* _Task goal_:
Please identify every line in the items below that contains the string "upper" and copy each of those lines. Case counts.

* _Given records_:
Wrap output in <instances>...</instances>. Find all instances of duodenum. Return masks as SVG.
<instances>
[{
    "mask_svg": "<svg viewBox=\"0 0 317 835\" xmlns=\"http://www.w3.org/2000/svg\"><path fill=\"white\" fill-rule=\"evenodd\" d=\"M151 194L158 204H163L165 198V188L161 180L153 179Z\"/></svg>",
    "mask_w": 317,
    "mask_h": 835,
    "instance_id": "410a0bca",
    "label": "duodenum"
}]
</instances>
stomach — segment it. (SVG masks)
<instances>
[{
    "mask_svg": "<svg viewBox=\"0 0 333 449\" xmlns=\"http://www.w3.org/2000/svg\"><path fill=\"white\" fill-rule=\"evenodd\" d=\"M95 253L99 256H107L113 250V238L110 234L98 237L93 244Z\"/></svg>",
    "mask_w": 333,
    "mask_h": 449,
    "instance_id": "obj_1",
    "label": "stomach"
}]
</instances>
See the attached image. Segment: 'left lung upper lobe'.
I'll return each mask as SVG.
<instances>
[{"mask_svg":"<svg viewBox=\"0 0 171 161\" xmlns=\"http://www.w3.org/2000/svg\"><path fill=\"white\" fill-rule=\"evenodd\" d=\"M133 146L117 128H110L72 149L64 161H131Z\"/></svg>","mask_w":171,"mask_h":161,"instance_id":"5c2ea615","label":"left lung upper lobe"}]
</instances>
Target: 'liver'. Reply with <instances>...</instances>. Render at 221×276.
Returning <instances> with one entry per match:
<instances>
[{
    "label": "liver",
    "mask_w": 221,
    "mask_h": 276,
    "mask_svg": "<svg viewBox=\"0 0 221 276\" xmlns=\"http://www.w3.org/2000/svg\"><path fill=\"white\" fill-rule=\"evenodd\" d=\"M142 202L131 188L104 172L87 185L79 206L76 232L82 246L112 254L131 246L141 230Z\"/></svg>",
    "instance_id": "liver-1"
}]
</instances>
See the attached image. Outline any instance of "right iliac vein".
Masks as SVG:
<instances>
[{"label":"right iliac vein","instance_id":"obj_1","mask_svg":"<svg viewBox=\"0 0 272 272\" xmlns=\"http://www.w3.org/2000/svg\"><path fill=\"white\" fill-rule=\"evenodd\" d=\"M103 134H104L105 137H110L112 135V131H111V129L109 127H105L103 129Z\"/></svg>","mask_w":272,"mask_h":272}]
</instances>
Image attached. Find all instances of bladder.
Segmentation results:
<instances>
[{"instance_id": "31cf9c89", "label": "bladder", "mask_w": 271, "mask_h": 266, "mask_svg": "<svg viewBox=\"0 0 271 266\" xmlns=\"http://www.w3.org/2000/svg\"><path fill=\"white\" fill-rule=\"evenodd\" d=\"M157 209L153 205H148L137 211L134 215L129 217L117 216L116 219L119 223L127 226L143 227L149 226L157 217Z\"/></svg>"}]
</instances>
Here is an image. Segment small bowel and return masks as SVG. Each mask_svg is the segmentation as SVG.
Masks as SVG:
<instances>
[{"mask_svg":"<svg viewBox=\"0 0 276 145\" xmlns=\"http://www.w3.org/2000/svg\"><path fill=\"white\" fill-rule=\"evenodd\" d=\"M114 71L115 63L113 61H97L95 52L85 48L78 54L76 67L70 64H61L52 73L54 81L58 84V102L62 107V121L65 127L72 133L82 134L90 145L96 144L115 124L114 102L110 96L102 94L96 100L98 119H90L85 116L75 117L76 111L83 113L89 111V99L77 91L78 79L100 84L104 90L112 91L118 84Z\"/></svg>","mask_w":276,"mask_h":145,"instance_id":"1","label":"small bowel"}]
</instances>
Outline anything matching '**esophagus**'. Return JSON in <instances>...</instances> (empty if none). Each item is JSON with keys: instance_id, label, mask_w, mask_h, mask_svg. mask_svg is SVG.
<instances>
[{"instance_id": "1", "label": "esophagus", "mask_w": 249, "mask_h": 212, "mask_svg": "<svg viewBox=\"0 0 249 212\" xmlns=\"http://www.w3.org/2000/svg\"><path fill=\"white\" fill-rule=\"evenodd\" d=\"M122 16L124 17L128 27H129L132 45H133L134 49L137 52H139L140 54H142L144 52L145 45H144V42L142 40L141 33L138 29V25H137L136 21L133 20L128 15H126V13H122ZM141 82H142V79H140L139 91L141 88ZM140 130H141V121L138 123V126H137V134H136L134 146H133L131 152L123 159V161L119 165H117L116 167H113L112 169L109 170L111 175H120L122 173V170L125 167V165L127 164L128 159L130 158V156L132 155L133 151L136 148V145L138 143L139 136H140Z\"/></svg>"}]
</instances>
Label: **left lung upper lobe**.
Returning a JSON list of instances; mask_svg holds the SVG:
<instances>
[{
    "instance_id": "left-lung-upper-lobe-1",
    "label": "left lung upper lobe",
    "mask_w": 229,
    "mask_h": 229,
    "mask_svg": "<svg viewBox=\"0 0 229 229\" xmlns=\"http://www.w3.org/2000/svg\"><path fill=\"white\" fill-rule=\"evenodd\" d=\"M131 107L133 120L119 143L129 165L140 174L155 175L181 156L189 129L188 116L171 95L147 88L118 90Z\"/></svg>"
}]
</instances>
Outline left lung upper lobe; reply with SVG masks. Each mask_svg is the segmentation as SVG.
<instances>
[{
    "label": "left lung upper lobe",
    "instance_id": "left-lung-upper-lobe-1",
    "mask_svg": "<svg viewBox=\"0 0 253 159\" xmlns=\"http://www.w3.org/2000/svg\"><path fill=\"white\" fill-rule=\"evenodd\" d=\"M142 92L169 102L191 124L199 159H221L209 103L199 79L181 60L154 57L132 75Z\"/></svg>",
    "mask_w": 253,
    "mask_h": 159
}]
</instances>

* _Exercise solution_:
See the attached image. Segment: 'left lung upper lobe'.
[{"mask_svg":"<svg viewBox=\"0 0 171 161\" xmlns=\"http://www.w3.org/2000/svg\"><path fill=\"white\" fill-rule=\"evenodd\" d=\"M133 146L117 128H110L72 149L64 161H131Z\"/></svg>","mask_w":171,"mask_h":161,"instance_id":"5c2ea615","label":"left lung upper lobe"}]
Label: **left lung upper lobe**.
    "instance_id": "left-lung-upper-lobe-1",
    "label": "left lung upper lobe",
Outline left lung upper lobe; reply with SVG masks. Each mask_svg is the segmentation as SVG.
    "label": "left lung upper lobe",
    "instance_id": "left-lung-upper-lobe-1",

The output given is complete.